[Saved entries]
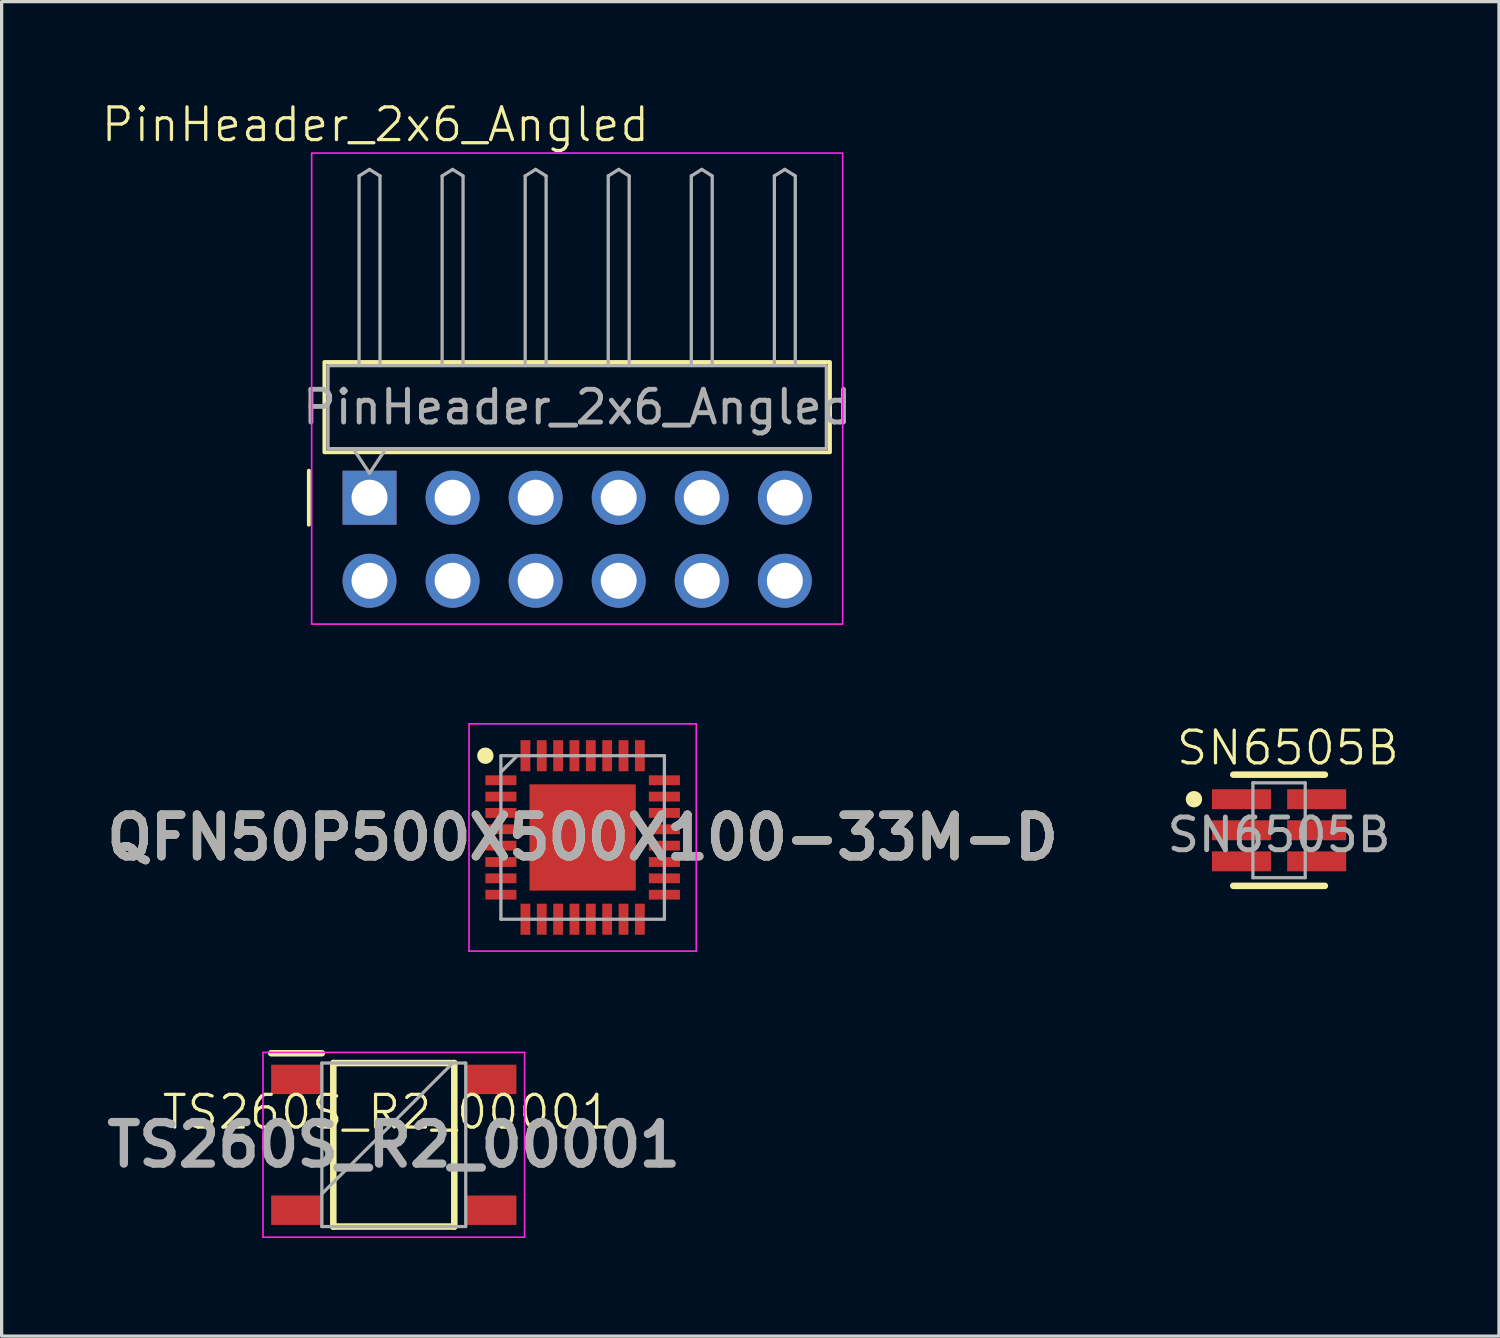
<source format=kicad_pcb>
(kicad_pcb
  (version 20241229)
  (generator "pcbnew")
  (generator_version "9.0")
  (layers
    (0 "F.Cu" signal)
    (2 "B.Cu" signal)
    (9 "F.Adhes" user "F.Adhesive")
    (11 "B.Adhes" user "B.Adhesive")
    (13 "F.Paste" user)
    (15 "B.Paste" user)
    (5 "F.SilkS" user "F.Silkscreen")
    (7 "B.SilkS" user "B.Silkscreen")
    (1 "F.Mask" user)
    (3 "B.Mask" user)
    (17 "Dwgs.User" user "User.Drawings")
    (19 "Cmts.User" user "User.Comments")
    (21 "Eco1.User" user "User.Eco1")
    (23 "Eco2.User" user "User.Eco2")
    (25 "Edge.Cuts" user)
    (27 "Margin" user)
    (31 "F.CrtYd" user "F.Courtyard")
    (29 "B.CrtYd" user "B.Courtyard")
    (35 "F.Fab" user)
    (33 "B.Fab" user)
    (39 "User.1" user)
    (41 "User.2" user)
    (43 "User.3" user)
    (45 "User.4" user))
  (footprint "PinHeader_2x6_Angled"
    (layer "F.Cu")
    (at 8.241 12.191)
    (property "Reference" "PinHeader_2x6_Angled" (at 0.19 -11.43 0) (unlocked yes) (layer "F.SilkS") (effects (font (size 1 1) (thickness 0.1))))
    (attr smd)
    (fp_line (start -1.845 -0.845) (end -1.845 0.805) (stroke (width 0.12) (type solid)) (layer "F.SilkS"))
    (fp_rect (start -1.37 -4.17) (end 14.09 -1.41) (stroke (width 0.12) (type solid)) (fill no) (layer "F.SilkS"))
    (fp_rect (start -1.76 -10.56) (end 14.48 3.845) (stroke (width 0.05) (type solid)) (fill no) (layer "F.CrtYd"))
    (fp_line (start -0.31 -9.86) (end -0.31 -4.06) (stroke (width 0.1) (type solid)) (layer "F.Fab"))
    (fp_line (start 0.01 -10.06) (end -0.31 -9.86) (stroke (width 0.1) (type solid)) (layer "F.Fab"))
    (fp_line (start 0.01 -0.77) (end -0.49 -1.52) (stroke (width 0.1) (type solid)) (layer "F.Fab"))
    (fp_line (start 0.01 -0.77) (end 0.51 -1.52) (stroke (width 0.1) (type solid)) (layer "F.Fab"))
    (fp_line (start 0.33 -9.86) (end 0.01 -10.06) (stroke (width 0.1) (type default)) (layer "F.Fab"))
    (fp_line (start 0.33 -4.06) (end 0.33 -9.86) (stroke (width 0.1) (type solid)) (layer "F.Fab"))
    (fp_line (start 2.23 -9.86) (end 2.23 -4.06) (stroke (width 0.1) (type solid)) (layer "F.Fab"))
    (fp_line (start 2.55 -10.06) (end 2.23 -9.86) (stroke (width 0.1) (type solid)) (layer "F.Fab"))
    (fp_line (start 2.87 -9.86) (end 2.55 -10.06) (stroke (width 0.1) (type default)) (layer "F.Fab"))
    (fp_line (start 2.87 -4.06) (end 2.87 -9.86) (stroke (width 0.1) (type solid)) (layer "F.Fab"))
    (fp_line (start 4.77 -9.86) (end 4.77 -4.06) (stroke (width 0.1) (type solid)) (layer "F.Fab"))
    (fp_line (start 5.09 -10.06) (end 4.77 -9.86) (stroke (width 0.1) (type solid)) (layer "F.Fab"))
    (fp_line (start 5.41 -9.86) (end 5.09 -10.06) (stroke (width 0.1) (type default)) (layer "F.Fab"))
    (fp_line (start 5.41 -4.06) (end 5.41 -9.86) (stroke (width 0.1) (type solid)) (layer "F.Fab"))
    (fp_line (start 7.31 -9.86) (end 7.31 -4.06) (stroke (width 0.1) (type solid)) (layer "F.Fab"))
    (fp_line (start 7.63 -10.06) (end 7.31 -9.86) (stroke (width 0.1) (type solid)) (layer "F.Fab"))
    (fp_line (start 7.95 -9.86) (end 7.63 -10.06) (stroke (width 0.1) (type default)) (layer "F.Fab"))
    (fp_line (start 7.95 -4.06) (end 7.95 -9.86) (stroke (width 0.1) (type solid)) (layer "F.Fab"))
    (fp_line (start 9.85 -9.86) (end 9.85 -4.06) (stroke (width 0.1) (type solid)) (layer "F.Fab"))
    (fp_line (start 10.17 -10.06) (end 9.85 -9.86) (stroke (width 0.1) (type solid)) (layer "F.Fab"))
    (fp_line (start 10.49 -9.86) (end 10.17 -10.06) (stroke (width 0.1) (type solid)) (layer "F.Fab"))
    (fp_line (start 10.49 -4.06) (end 10.49 -9.86) (stroke (width 0.1) (type solid)) (layer "F.Fab"))
    (fp_line (start 12.39 -9.86) (end 12.39 -4.06) (stroke (width 0.1) (type solid)) (layer "F.Fab"))
    (fp_line (start 12.71 -10.06) (end 12.39 -9.86) (stroke (width 0.1) (type solid)) (layer "F.Fab"))
    (fp_line (start 13.03 -9.86) (end 12.71 -10.06) (stroke (width 0.1) (type solid)) (layer "F.Fab"))
    (fp_line (start 13.03 -4.06) (end 13.03 -9.86) (stroke (width 0.1) (type solid)) (layer "F.Fab"))
    (fp_rect (start -1.26 -4.06) (end 13.98 -1.52) (stroke (width 0.1) (type solid)) (fill no) (layer "F.Fab"))
    (fp_text user "${REFERENCE}" (at 6.36 -2.79 0) (unlocked yes) (layer "F.Fab") (effects (font (size 1 1) (thickness 0.15))))
    (pad "1" thru_hole rect (at 0.01 -0.02 180) (size 1.65 1.65) (drill 1.1) (layers "*.Cu" "*.Mask"))
    (pad "2" thru_hole circle (at 0.01 2.52 180) (size 1.65 1.65) (drill 1.1) (layers "*.Cu" "*.Mask"))
    (pad "3" thru_hole circle (at 2.55 -0.02 180) (size 1.65 1.65) (drill 1.1) (layers "*.Cu" "*.Mask"))
    (pad "4" thru_hole circle (at 2.55 2.52 180) (size 1.65 1.65) (drill 1.1) (layers "*.Cu" "*.Mask"))
    (pad "5" thru_hole circle (at 5.09 -0.02 180) (size 1.65 1.65) (drill 1.1) (layers "*.Cu" "*.Mask"))
    (pad "6" thru_hole circle (at 5.09 2.52 180) (size 1.65 1.65) (drill 1.1) (layers "*.Cu" "*.Mask"))
    (pad "7" thru_hole circle (at 7.63 -0.02 180) (size 1.65 1.65) (drill 1.1) (layers "*.Cu" "*.Mask"))
    (pad "8" thru_hole circle (at 7.63 2.52 180) (size 1.65 1.65) (drill 1.1) (layers "*.Cu" "*.Mask"))
    (pad "9" thru_hole circle (at 10.17 -0.02 180) (size 1.65 1.65) (drill 1.1) (layers "*.Cu" "*.Mask"))
    (pad "10" thru_hole circle (at 10.17 2.52 180) (size 1.65 1.65) (drill 1.1) (layers "*.Cu" "*.Mask"))
    (pad "11" thru_hole circle (at 12.71 -0.02 180) (size 1.65 1.65) (drill 1.1) (layers "*.Cu" "*.Mask"))
    (pad "12" thru_hole circle (at 12.71 2.52 180) (size 1.65 1.65) (drill 1.1) (layers "*.Cu" "*.Mask")))
  (footprint "SN6505B"
    (layer "F.Cu")
    (at 36.076 22.351)
    (property "Reference" "SN6505B" (at 0.26 -2.53 0) (unlocked yes) (layer "F.SilkS") (effects (font (size 1 1) (thickness 0.1))))
    (attr smd)
    (fp_line (start -1.41 -1.71) (end 1.39 -1.71) (stroke (width 0.2) (type solid)) (layer "F.SilkS"))
    (fp_line (start -1.41 1.69) (end 1.39 1.69) (stroke (width 0.2) (type solid)) (layer "F.SilkS"))
    (fp_circle (center -2.613 -0.96) (end -2.488 -0.96) (stroke (width 0.25) (type solid)) (fill no) (layer "F.SilkS"))
    (fp_line (start -0.81 -1.46) (end 0.79 -1.46) (stroke (width 0.1) (type solid)) (layer "F.Fab"))
    (fp_line (start -0.81 1.44) (end -0.81 -1.46) (stroke (width 0.1) (type solid)) (layer "F.Fab"))
    (fp_line (start -0.81 1.44) (end 0.79 1.44) (stroke (width 0.1) (type solid)) (layer "F.Fab"))
    (fp_line (start 0.79 1.44) (end 0.79 -1.46) (stroke (width 0.1) (type solid)) (layer "F.Fab"))
    (fp_text user "${REFERENCE}" (at -0.01 0.13 0) (unlocked yes) (layer "F.Fab") (effects (font (size 1 1) (thickness 0.15))))
    (pad "1" smd rect (at -1.16 -0.96) (size 1.805 0.61) (layers "F.Cu" "F.Mask" "F.Paste"))
    (pad "2" smd rect (at -1.16 -0.01) (size 1.805 0.61) (layers "F.Cu" "F.Mask" "F.Paste"))
    (pad "3" smd rect (at -1.16 0.94) (size 1.805 0.61) (layers "F.Cu" "F.Mask" "F.Paste"))
    (pad "4" smd rect (at 1.14 0.94) (size 1.805 0.61) (layers "F.Cu" "F.Mask" "F.Paste"))
    (pad "5" smd rect (at 1.14 -0.01) (size 1.805 0.61) (layers "F.Cu" "F.Mask" "F.Paste"))
    (pad "6" smd rect (at 1.14 -0.96) (size 1.805 0.61) (layers "F.Cu" "F.Mask" "F.Paste")))
  (footprint "QFN50P500X500X100-33M-D"
    (layer "F.Cu")
    (at 14.768 22.561)
    (property "Reference" "QFN50P500X500X100-33M-D" (at 0 0 0) (layer "F.SilkS") (effects (font (size 1.27 1.27) (thickness 0.254))))
    (attr smd)
    (fp_circle (center -2.975 -2.5) (end -2.975 -2.375) (stroke (width 0.25) (type solid)) (fill no) (layer "F.SilkS"))
    (fp_line (start -3.475 -3.475) (end 3.475 -3.475) (stroke (width 0.05) (type solid)) (layer "F.CrtYd"))
    (fp_line (start -3.475 3.475) (end -3.475 -3.475) (stroke (width 0.05) (type solid)) (layer "F.CrtYd"))
    (fp_line (start 3.475 -3.475) (end 3.475 3.475) (stroke (width 0.05) (type solid)) (layer "F.CrtYd"))
    (fp_line (start 3.475 3.475) (end -3.475 3.475) (stroke (width 0.05) (type solid)) (layer "F.CrtYd"))
    (fp_line (start -2.5 -2.5) (end 2.5 -2.5) (stroke (width 0.1) (type solid)) (layer "F.Fab"))
    (fp_line (start -2.5 -2) (end -2 -2.5) (stroke (width 0.1) (type solid)) (layer "F.Fab"))
    (fp_line (start -2.5 2.5) (end -2.5 -2.5) (stroke (width 0.1) (type solid)) (layer "F.Fab"))
    (fp_line (start 2.5 -2.5) (end 2.5 2.5) (stroke (width 0.1) (type solid)) (layer "F.Fab"))
    (fp_line (start 2.5 2.5) (end -2.5 2.5) (stroke (width 0.1) (type solid)) (layer "F.Fab"))
    (fp_text user "${REFERENCE}" (at 0 0 0) (layer "F.Fab") (effects (font (size 1.27 1.27) (thickness 0.254))))
    (pad "1" smd rect (at -2.5 -1.75 90) (size 0.3 0.95) (layers "F.Cu" "F.Mask" "F.Paste"))
    (pad "2" smd rect (at -2.5 -1.25 90) (size 0.3 0.95) (layers "F.Cu" "F.Mask" "F.Paste"))
    (pad "3" smd rect (at -2.5 -0.75 90) (size 0.3 0.95) (layers "F.Cu" "F.Mask" "F.Paste"))
    (pad "4" smd rect (at -2.5 -0.25 90) (size 0.3 0.95) (layers "F.Cu" "F.Mask" "F.Paste"))
    (pad "5" smd rect (at -2.5 0.25 90) (size 0.3 0.95) (layers "F.Cu" "F.Mask" "F.Paste"))
    (pad "6" smd rect (at -2.5 0.75 90) (size 0.3 0.95) (layers "F.Cu" "F.Mask" "F.Paste"))
    (pad "7" smd rect (at -2.5 1.25 90) (size 0.3 0.95) (layers "F.Cu" "F.Mask" "F.Paste"))
    (pad "8" smd rect (at -2.5 1.75 90) (size 0.3 0.95) (layers "F.Cu" "F.Mask" "F.Paste"))
    (pad "9" smd rect (at -1.75 2.5) (size 0.3 0.95) (layers "F.Cu" "F.Mask" "F.Paste"))
    (pad "10" smd rect (at -1.25 2.5) (size 0.3 0.95) (layers "F.Cu" "F.Mask" "F.Paste"))
    (pad "11" smd rect (at -0.75 2.5) (size 0.3 0.95) (layers "F.Cu" "F.Mask" "F.Paste"))
    (pad "12" smd rect (at -0.25 2.5) (size 0.3 0.95) (layers "F.Cu" "F.Mask" "F.Paste"))
    (pad "13" smd rect (at 0.25 2.5) (size 0.3 0.95) (layers "F.Cu" "F.Mask" "F.Paste"))
    (pad "14" smd rect (at 0.75 2.5) (size 0.3 0.95) (layers "F.Cu" "F.Mask" "F.Paste"))
    (pad "15" smd rect (at 1.25 2.5) (size 0.3 0.95) (layers "F.Cu" "F.Mask" "F.Paste"))
    (pad "16" smd rect (at 1.75 2.5) (size 0.3 0.95) (layers "F.Cu" "F.Mask" "F.Paste"))
    (pad "17" smd rect (at 2.5 1.75 90) (size 0.3 0.95) (layers "F.Cu" "F.Mask" "F.Paste"))
    (pad "18" smd rect (at 2.5 1.25 90) (size 0.3 0.95) (layers "F.Cu" "F.Mask" "F.Paste"))
    (pad "19" smd rect (at 2.5 0.75 90) (size 0.3 0.95) (layers "F.Cu" "F.Mask" "F.Paste"))
    (pad "20" smd rect (at 2.5 0.25 90) (size 0.3 0.95) (layers "F.Cu" "F.Mask" "F.Paste"))
    (pad "21" smd rect (at 2.5 -0.25 90) (size 0.3 0.95) (layers "F.Cu" "F.Mask" "F.Paste"))
    (pad "22" smd rect (at 2.5 -0.75 90) (size 0.3 0.95) (layers "F.Cu" "F.Mask" "F.Paste"))
    (pad "23" smd rect (at 2.5 -1.25 90) (size 0.3 0.95) (layers "F.Cu" "F.Mask" "F.Paste"))
    (pad "24" smd rect (at 2.5 -1.75 90) (size 0.3 0.95) (layers "F.Cu" "F.Mask" "F.Paste"))
    (pad "25" smd rect (at 1.75 -2.5) (size 0.3 0.95) (layers "F.Cu" "F.Mask" "F.Paste"))
    (pad "26" smd rect (at 1.25 -2.5) (size 0.3 0.95) (layers "F.Cu" "F.Mask" "F.Paste"))
    (pad "27" smd rect (at 0.75 -2.5) (size 0.3 0.95) (layers "F.Cu" "F.Mask" "F.Paste"))
    (pad "28" smd rect (at 0.25 -2.5) (size 0.3 0.95) (layers "F.Cu" "F.Mask" "F.Paste"))
    (pad "29" smd rect (at -0.25 -2.5) (size 0.3 0.95) (layers "F.Cu" "F.Mask" "F.Paste"))
    (pad "30" smd rect (at -0.75 -2.5) (size 0.3 0.95) (layers "F.Cu" "F.Mask" "F.Paste"))
    (pad "31" smd rect (at -1.25 -2.5) (size 0.3 0.95) (layers "F.Cu" "F.Mask" "F.Paste"))
    (pad "32" smd rect (at -1.75 -2.5) (size 0.3 0.95) (layers "F.Cu" "F.Mask" "F.Paste"))
    (pad "33" smd rect (at 0 0) (size 3.25 3.25) (layers "F.Cu" "F.Mask" "F.Paste")))
  (footprint "TS260S_R2_00001"
    (layer "F.Cu")
    (at 8.793 31.46)
    (property "Reference" "TS260S_R2_00001" (at 0 -0.5 0) (unlocked yes) (layer "F.SilkS") (effects (font (size 1 1) (thickness 0.1))))
    (attr smd)
    (fp_line (start -3.55 -2.3) (end -2 -2.3) (stroke (width 0.2) (type solid)) (layer "F.SilkS"))
    (fp_line (start -1.65 -2) (end 2.05 -2) (stroke (width 0.2) (type solid)) (layer "F.SilkS"))
    (fp_line (start -1.65 3) (end -1.65 -2) (stroke (width 0.2) (type solid)) (layer "F.SilkS"))
    (fp_line (start 2.05 -2) (end 2.05 3) (stroke (width 0.2) (type solid)) (layer "F.SilkS"))
    (fp_line (start 2.05 3) (end -1.65 3) (stroke (width 0.2) (type solid)) (layer "F.SilkS"))
    (fp_line (start -3.8 -2.325) (end 4.2 -2.325) (stroke (width 0.05) (type solid)) (layer "F.CrtYd"))
    (fp_line (start -3.8 3.325) (end -3.8 -2.325) (stroke (width 0.05) (type solid)) (layer "F.CrtYd"))
    (fp_line (start 4.2 -2.325) (end 4.2 3.325) (stroke (width 0.05) (type solid)) (layer "F.CrtYd"))
    (fp_line (start 4.2 3.325) (end -3.8 3.325) (stroke (width 0.05) (type solid)) (layer "F.CrtYd"))
    (fp_line (start -2 -2) (end 2.4 -2) (stroke (width 0.1) (type solid)) (layer "F.Fab"))
    (fp_line (start -2 2) (end 2 -2) (stroke (width 0.1) (type solid)) (layer "F.Fab"))
    (fp_line (start -2 3) (end -2 -2) (stroke (width 0.1) (type solid)) (layer "F.Fab"))
    (fp_line (start 2.4 -2) (end 2.4 3) (stroke (width 0.1) (type solid)) (layer "F.Fab"))
    (fp_line (start 2.4 3) (end -2 3) (stroke (width 0.1) (type solid)) (layer "F.Fab"))
    (fp_text user "${REFERENCE}" (at 0.2 0.5 0) (layer "F.Fab") (effects (font (size 1.27 1.27) (thickness 0.254))))
    (pad "1" smd rect (at -2.775 -1.5 90) (size 0.9 1.55) (layers "F.Cu" "F.Mask" "F.Paste"))
    (pad "2" smd rect (at -2.775 2.5 90) (size 0.9 1.55) (layers "F.Cu" "F.Mask" "F.Paste"))
    (pad "3" smd rect (at 3.175 2.5 90) (size 0.9 1.55) (layers "F.Cu" "F.Mask" "F.Paste"))
    (pad "4" smd rect (at 3.175 -1.5 90) (size 0.9 1.55) (layers "F.Cu" "F.Mask" "F.Paste")))
  (gr_rect
    (start -3 -3)
    (end 42.791 37.81)
    (stroke (width 0.1) (type default))
    (fill no)
    (layer "Edge.Cuts")))
</source>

- TASK DESCRIPTION:
Using the data above, reproduce exactly the lines between those holding "(at 8.793 31.46)" and "(at -2.775 -1.5", inclusive, and no others.

- RESULT OF THE EXERCISE:
    (at 8.793 31.46)
    (property "Reference" "TS260S_R2_00001" (at 0 -0.5 0) (unlocked yes) (layer "F.SilkS") (effects (font (size 1 1) (thickness 0.1))))
    (attr smd)
    (fp_line (start -3.55 -2.3) (end -2 -2.3) (stroke (width 0.2) (type solid)) (layer "F.SilkS"))
    (fp_line (start -1.65 -2) (end 2.05 -2) (stroke (width 0.2) (type solid)) (layer "F.SilkS"))
    (fp_line (start -1.65 3) (end -1.65 -2) (stroke (width 0.2) (type solid)) (layer "F.SilkS"))
    (fp_line (start 2.05 -2) (end 2.05 3) (stroke (width 0.2) (type solid)) (layer "F.SilkS"))
    (fp_line (start 2.05 3) (end -1.65 3) (stroke (width 0.2) (type solid)) (layer "F.SilkS"))
    (fp_line (start -3.8 -2.325) (end 4.2 -2.325) (stroke (width 0.05) (type solid)) (layer "F.CrtYd"))
    (fp_line (start -3.8 3.325) (end -3.8 -2.325) (stroke (width 0.05) (type solid)) (layer "F.CrtYd"))
    (fp_line (start 4.2 -2.325) (end 4.2 3.325) (stroke (width 0.05) (type solid)) (layer "F.CrtYd"))
    (fp_line (start 4.2 3.325) (end -3.8 3.325) (stroke (width 0.05) (type solid)) (layer "F.CrtYd"))
    (fp_line (start -2 -2) (end 2.4 -2) (stroke (width 0.1) (type solid)) (layer "F.Fab"))
    (fp_line (start -2 2) (end 2 -2) (stroke (width 0.1) (type solid)) (layer "F.Fab"))
    (fp_line (start -2 3) (end -2 -2) (stroke (width 0.1) (type solid)) (layer "F.Fab"))
    (fp_line (start 2.4 -2) (end 2.4 3) (stroke (width 0.1) (type solid)) (layer "F.Fab"))
    (fp_line (start 2.4 3) (end -2 3) (stroke (width 0.1) (type solid)) (layer "F.Fab"))
    (fp_text user "${REFERENCE}" (at 0.2 0.5 0) (layer "F.Fab") (effects (font (size 1.27 1.27) (thickness 0.254))))
    (pad "1" smd rect (at -2.775 -1.5 90) (size 0.9 1.55) (layers "F.Cu" "F.Mask" "F.Paste"))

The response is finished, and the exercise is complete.